Paderno d’Adda, 5 agosto 2013 - Non ha ancora un nome nè un volto l'uomo il cui cadavere è stato ripescato domenica dalle acque dell'Adda a Paderno, nel tratto di fiume che corre a valle della diga della centrale idroelettrica dell'Edison. “Dai primi accertamenti si sa solo che avrebbe l'apparente età di 45 anni e che si tratta di una persona sposata, perchè indossava la fede con inciso all'interno il nome della moglie e la data del matrimonio“, comunicano gli investigatori.

I carabinieri della stazione locale di Merate, alle dipendenze del comandante interinale maresciallo Michela Ugolini, stanno passando in rassegna tutti i casi di scomparsa, un lavoro lungo e impegnativo, che al momento tuttavia non ha fornito i risultati sperati. La salma, in avanzato stato di decomposizione al punto che i lineamenti del viso risultano irriconoscibili, è stata ricomposta presso la camera mortuaria dell'ospedale San Leopoldo Mandic.

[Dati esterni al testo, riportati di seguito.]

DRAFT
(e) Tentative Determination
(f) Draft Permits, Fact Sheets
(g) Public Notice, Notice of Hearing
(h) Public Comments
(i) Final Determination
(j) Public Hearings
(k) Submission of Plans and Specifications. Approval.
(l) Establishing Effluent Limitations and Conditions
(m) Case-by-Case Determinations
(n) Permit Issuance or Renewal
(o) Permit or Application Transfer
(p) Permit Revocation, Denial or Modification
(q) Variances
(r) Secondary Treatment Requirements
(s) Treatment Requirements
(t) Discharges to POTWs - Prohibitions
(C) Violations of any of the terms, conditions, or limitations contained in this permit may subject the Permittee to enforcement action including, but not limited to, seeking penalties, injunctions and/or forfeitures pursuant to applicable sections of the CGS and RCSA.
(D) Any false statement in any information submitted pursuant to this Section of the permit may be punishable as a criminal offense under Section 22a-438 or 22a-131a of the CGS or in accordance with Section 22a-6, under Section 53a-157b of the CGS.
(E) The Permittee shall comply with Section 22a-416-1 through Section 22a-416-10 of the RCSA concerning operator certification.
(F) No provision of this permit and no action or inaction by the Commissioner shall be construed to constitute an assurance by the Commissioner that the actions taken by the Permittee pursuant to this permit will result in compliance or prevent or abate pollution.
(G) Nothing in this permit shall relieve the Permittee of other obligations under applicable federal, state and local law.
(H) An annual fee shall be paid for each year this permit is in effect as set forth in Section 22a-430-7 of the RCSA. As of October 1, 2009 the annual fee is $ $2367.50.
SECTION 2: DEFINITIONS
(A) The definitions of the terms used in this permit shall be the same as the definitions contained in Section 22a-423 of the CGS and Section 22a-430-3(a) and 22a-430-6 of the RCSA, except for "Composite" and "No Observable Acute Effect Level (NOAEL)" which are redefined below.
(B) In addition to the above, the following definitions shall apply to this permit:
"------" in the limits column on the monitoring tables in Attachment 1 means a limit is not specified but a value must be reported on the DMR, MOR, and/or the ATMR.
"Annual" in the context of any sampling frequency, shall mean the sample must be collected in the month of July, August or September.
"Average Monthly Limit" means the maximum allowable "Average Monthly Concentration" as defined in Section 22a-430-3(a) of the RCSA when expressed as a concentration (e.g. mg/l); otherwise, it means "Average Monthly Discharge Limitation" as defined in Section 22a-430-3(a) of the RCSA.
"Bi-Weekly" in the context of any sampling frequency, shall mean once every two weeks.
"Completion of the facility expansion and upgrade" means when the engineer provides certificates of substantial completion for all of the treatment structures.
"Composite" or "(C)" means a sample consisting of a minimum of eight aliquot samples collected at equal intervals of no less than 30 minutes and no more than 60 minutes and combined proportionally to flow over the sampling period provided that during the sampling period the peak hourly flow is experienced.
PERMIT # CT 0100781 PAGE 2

Nessuna certezza nemmeno sul fronte delle possibili cause del decesso. Il corpo ormai privo di vita non presenterebbe particolari segni, ma è rimasto in acqua troppo a lungo, forse addirittura un mese, per sperare in riscontri superficiali. Per questo il magistrato di turno ha disposto l'autopsia che verrà eseguita nei prossimi giorni. Fino ad ora non è stato aperto alcun fascicolo d'inchiesta nè sono stati ipotizzati reati, segno che dalla procura si propende per un tragico incidente o gesto estremo, sebbene gli investigatori non escludano alcuna ipotesi in attesa dell'esito dell'esame necroscopico.

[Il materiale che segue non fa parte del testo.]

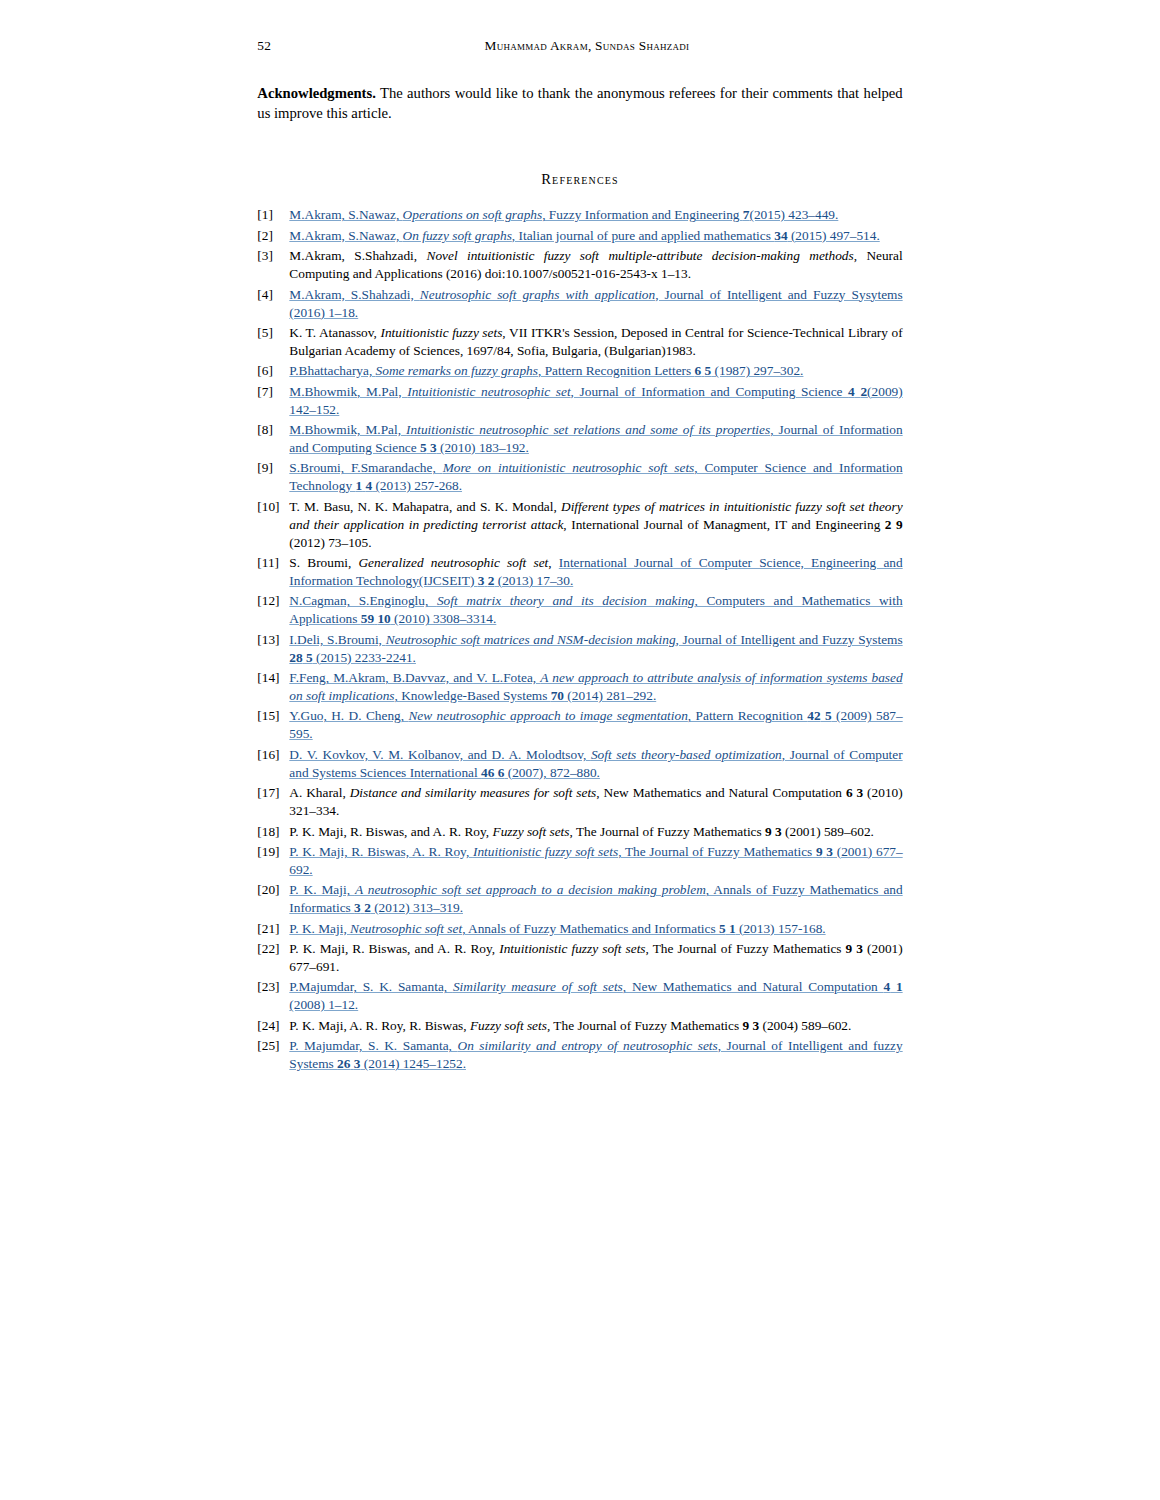52 Muhammad Akram, Sundas Shahzadi
Acknowledgments. The authors would like to thank the anonymous referees for their comments that helped us improve this article.
References
[1] M.Akram, S.Nawaz, Operations on soft graphs, Fuzzy Information and Engineering 7(2015) 423–449.
[2] M.Akram, S.Nawaz, On fuzzy soft graphs, Italian journal of pure and applied mathematics 34 (2015) 497–514.
[3] M.Akram, S.Shahzadi, Novel intuitionistic fuzzy soft multiple-attribute decision-making methods, Neural Computing and Applications (2016) doi:10.1007/s00521-016-2543-x 1–13.
[4] M.Akram, S.Shahzadi, Neutrosophic soft graphs with application, Journal of Intelligent and Fuzzy Sysytems (2016) 1–18.
[5] K. T. Atanassov, Intuitionistic fuzzy sets, VII ITKR's Session, Deposed in Central for Science-Technical Library of Bulgarian Academy of Sciences, 1697/84, Sofia, Bulgaria, (Bulgarian)1983.
[6] P.Bhattacharya, Some remarks on fuzzy graphs, Pattern Recognition Letters 6 5 (1987) 297–302.
[7] M.Bhowmik, M.Pal, Intuitionistic neutrosophic set, Journal of Information and Computing Science 4 2(2009) 142–152.
[8] M.Bhowmik, M.Pal, Intuitionistic neutrosophic set relations and some of its properties, Journal of Information and Computing Science 5 3 (2010) 183–192.
[9] S.Broumi, F.Smarandache, More on intuitionistic neutrosophic soft sets, Computer Science and Information Technology 1 4 (2013) 257-268.
[10] T. M. Basu, N. K. Mahapatra, and S. K. Mondal, Different types of matrices in intuitionistic fuzzy soft set theory and their application in predicting terrorist attack, International Journal of Managment, IT and Engineering 2 9 (2012) 73–105.
[11] S. Broumi, Generalized neutrosophic soft set, International Journal of Computer Science, Engineering and Information Technology(IJCSEIT) 3 2 (2013) 17–30.
[12] N.Cagman, S.Enginoglu, Soft matrix theory and its decision making, Computers and Mathematics with Applications 59 10 (2010) 3308–3314.
[13] I.Deli, S.Broumi, Neutrosophic soft matrices and NSM-decision making, Journal of Intelligent and Fuzzy Systems 28 5 (2015) 2233-2241.
[14] F.Feng, M.Akram, B.Davvaz, and V. L.Fotea, A new approach to attribute analysis of information systems based on soft implications, Knowledge-Based Systems 70 (2014) 281–292.
[15] Y.Guo, H. D. Cheng, New neutrosophic approach to image segmentation, Pattern Recognition 42 5 (2009) 587–595.
[16] D. V. Kovkov, V. M. Kolbanov, and D. A. Molodtsov, Soft sets theory-based optimization, Journal of Computer and Systems Sciences International 46 6 (2007), 872–880.
[17] A. Kharal, Distance and similarity measures for soft sets, New Mathematics and Natural Computation 6 3 (2010) 321–334.
[18] P. K. Maji, R. Biswas, and A. R. Roy, Fuzzy soft sets, The Journal of Fuzzy Mathematics 9 3 (2001) 589–602.
[19] P. K. Maji, R. Biswas, A. R. Roy, Intuitionistic fuzzy soft sets, The Journal of Fuzzy Mathematics 9 3 (2001) 677–692.
[20] P. K. Maji, A neutrosophic soft set approach to a decision making problem, Annals of Fuzzy Mathematics and Informatics 3 2 (2012) 313–319.
[21] P. K. Maji, Neutrosophic soft set, Annals of Fuzzy Mathematics and Informatics 5 1 (2013) 157-168.
[22] P. K. Maji, R. Biswas, and A. R. Roy, Intuitionistic fuzzy soft sets, The Journal of Fuzzy Mathematics 9 3 (2001) 677–691.
[23] P.Majumdar, S. K. Samanta, Similarity measure of soft sets, New Mathematics and Natural Computation 4 1 (2008) 1–12.
[24] P. K. Maji, A. R. Roy, R. Biswas, Fuzzy soft sets, The Journal of Fuzzy Mathematics 9 3 (2004) 589–602.
[25] P. Majumdar, S. K. Samanta, On similarity and entropy of neutrosophic sets, Journal of Intelligent and fuzzy Systems 26 3 (2014) 1245–1252.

Le operazioni di recupero si sono rivelate molto complesse e sono durate parecchie ore,  dal pomeriggio sino alla sera dell'altro giorno. Hanno partecipato alla task force i pompieri volontari di Merate e i sommozzatori di Treviglio. Si sono mobilitati pure i componenti di un equipaggio dell'elicottero del 115. I resti sono stati individuati in una zona inaccessibile, sia dal torrente sia dal cielo, nemmeno calandosi con il verricello dal mezzo aereo a causa della fitta boscaglia.

Per questo i vigili del fuoco hanno dovuto raggiungere il luogo del macabro rinvenimento a piedi e recuperarlo a forza di braccia. Per via del pessimo stato di conservazione inoltre si sono dovuti muovere con estrema cautela, in modo da non compromettere nulla. Per l'olezzo nauseabondo, accentuato dal caldo, uno di loro, nonostante l'esperienza e in qualche modo l'abitudine a simili compiti, ha pure accusato uno svenimento, tanto da rendere necessario l'intervento dei sanitari del 118.